**WHAT TO WORK ON**
In the listing below, find each line holding "lines" and copy it.

(RECORDS SUPPLIED Opens)

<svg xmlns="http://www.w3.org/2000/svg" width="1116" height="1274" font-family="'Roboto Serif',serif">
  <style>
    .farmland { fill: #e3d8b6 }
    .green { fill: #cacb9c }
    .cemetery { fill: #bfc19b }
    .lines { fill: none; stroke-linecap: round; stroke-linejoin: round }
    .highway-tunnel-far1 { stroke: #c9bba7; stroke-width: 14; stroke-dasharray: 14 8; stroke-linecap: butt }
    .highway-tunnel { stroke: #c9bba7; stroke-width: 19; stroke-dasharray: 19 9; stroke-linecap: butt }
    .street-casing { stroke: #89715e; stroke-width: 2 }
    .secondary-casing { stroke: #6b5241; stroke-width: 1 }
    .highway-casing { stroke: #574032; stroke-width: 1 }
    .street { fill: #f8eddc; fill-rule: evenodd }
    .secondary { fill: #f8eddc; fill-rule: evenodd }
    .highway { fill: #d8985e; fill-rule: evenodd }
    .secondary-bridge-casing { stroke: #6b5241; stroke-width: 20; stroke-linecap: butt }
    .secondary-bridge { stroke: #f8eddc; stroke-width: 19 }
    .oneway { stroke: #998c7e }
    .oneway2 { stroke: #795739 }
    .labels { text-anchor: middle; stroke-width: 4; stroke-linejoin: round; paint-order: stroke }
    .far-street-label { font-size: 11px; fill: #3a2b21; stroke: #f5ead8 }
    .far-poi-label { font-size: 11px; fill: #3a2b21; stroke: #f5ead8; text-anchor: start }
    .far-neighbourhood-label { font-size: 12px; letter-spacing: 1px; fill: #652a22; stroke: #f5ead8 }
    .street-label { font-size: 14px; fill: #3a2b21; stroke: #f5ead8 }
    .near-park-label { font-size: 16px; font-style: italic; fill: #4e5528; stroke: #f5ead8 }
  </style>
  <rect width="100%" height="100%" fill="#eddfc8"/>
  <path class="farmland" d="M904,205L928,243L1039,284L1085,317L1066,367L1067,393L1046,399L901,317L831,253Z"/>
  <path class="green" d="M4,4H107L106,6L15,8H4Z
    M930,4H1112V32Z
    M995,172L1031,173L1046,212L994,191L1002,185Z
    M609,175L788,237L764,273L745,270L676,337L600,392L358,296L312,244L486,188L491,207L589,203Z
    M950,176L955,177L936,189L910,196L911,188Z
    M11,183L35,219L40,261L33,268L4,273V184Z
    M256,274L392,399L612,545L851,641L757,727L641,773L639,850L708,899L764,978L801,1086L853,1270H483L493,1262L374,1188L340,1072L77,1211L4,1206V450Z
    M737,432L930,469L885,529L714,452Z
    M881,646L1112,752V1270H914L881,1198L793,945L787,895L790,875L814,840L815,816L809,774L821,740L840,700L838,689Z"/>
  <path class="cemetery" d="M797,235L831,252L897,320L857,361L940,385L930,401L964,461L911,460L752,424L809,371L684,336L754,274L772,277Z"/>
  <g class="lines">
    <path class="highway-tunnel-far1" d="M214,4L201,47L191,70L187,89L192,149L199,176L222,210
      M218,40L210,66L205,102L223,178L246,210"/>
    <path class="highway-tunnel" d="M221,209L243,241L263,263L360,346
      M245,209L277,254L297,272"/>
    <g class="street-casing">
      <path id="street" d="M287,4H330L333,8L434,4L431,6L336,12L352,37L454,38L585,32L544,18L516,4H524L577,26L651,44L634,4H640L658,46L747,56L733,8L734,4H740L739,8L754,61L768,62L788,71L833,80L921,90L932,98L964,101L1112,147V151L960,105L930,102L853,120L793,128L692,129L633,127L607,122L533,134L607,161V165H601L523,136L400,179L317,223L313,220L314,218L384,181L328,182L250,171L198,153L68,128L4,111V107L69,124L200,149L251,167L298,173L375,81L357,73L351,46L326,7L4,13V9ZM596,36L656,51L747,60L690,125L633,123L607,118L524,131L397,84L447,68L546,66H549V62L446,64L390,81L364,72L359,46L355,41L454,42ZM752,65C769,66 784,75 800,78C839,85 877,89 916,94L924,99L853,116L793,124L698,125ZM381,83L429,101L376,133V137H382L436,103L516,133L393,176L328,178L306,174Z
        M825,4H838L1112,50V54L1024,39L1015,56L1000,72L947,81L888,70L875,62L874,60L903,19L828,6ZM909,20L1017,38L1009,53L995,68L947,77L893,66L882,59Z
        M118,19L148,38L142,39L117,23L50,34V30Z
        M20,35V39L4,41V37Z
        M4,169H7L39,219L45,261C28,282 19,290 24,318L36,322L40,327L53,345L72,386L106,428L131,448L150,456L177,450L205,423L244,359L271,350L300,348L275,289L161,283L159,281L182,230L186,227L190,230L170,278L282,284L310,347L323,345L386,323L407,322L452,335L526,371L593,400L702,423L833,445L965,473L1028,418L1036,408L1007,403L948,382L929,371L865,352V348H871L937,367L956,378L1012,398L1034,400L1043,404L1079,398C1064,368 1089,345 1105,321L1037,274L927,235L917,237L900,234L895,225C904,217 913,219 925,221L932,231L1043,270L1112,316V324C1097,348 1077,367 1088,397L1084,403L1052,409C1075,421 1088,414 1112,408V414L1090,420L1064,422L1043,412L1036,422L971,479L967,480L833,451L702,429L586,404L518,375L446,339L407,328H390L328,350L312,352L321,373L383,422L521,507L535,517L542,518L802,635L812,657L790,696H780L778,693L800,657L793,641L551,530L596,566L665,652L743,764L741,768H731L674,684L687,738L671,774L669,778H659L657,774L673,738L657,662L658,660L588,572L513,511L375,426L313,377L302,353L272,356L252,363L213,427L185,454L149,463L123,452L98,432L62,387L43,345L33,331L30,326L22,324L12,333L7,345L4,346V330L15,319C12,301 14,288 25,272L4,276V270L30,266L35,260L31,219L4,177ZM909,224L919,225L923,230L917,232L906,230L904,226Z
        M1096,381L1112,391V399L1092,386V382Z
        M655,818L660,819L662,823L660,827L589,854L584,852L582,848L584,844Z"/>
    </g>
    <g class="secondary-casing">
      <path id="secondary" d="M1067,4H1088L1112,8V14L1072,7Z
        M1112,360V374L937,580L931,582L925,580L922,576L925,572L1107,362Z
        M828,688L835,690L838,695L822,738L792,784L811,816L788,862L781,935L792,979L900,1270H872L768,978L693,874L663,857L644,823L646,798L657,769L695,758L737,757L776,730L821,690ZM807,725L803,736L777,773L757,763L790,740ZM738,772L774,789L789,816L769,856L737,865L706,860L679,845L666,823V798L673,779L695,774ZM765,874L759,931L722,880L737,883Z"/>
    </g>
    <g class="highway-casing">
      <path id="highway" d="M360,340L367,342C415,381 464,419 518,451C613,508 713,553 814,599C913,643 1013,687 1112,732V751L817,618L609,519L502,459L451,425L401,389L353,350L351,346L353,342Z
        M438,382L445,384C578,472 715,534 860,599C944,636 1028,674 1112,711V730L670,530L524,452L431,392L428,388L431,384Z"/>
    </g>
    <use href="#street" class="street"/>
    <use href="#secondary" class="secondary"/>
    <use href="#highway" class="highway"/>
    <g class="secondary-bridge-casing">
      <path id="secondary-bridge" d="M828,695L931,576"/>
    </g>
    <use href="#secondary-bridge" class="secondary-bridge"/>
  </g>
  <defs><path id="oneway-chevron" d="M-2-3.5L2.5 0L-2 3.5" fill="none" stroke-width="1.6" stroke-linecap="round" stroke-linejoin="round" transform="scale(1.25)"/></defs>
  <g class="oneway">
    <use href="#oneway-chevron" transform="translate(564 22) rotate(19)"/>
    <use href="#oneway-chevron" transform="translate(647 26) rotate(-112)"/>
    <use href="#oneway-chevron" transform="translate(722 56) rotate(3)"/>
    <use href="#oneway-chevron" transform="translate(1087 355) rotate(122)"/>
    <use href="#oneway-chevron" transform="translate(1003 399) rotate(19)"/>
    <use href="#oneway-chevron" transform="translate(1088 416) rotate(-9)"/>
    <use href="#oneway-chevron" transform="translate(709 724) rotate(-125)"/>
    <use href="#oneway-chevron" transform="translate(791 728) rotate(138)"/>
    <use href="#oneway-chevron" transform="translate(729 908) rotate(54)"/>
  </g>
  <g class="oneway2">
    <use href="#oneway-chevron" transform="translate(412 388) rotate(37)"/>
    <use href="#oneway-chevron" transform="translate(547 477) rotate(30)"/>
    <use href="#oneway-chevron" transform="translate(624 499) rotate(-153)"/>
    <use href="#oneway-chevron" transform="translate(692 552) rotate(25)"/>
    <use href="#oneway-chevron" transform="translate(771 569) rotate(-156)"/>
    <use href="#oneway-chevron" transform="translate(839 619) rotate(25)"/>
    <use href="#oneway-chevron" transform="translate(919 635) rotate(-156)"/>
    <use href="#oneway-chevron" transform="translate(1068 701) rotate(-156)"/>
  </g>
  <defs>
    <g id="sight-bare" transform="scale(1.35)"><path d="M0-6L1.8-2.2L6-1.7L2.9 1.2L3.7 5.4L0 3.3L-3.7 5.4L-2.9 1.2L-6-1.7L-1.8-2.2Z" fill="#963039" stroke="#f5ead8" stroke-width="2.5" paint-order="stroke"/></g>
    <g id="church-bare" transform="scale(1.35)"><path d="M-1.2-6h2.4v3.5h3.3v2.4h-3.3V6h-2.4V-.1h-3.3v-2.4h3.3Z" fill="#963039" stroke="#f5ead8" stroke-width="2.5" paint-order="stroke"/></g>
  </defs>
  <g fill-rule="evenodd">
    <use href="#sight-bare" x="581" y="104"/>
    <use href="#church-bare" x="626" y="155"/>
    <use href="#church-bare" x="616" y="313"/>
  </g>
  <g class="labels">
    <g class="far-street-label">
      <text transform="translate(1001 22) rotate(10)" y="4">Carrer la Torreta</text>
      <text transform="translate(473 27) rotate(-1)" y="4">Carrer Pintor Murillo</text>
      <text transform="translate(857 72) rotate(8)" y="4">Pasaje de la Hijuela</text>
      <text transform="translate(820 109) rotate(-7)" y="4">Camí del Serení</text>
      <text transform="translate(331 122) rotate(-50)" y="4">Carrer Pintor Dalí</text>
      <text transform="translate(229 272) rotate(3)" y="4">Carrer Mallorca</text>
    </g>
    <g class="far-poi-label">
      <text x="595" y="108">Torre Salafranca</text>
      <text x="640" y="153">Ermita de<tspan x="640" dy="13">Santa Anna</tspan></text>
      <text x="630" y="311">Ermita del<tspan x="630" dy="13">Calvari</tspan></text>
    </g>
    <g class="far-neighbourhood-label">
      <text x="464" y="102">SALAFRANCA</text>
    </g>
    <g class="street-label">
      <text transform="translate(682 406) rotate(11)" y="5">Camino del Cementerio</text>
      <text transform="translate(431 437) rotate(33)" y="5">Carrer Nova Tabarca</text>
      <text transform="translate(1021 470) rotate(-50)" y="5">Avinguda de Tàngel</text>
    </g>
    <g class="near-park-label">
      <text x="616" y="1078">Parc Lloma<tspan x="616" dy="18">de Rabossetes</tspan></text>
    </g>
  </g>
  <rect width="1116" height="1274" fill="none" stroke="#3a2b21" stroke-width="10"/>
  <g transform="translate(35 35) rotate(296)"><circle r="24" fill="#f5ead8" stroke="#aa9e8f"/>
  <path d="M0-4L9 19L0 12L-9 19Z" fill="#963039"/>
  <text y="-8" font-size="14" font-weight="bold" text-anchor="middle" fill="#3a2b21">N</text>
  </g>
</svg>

(RECORDS SUPPLIED Closes)

**EXERCISE SOLUTION**
    .lines { fill: none; stroke-linecap: round; stroke-linejoin: round }
  <g class="lines">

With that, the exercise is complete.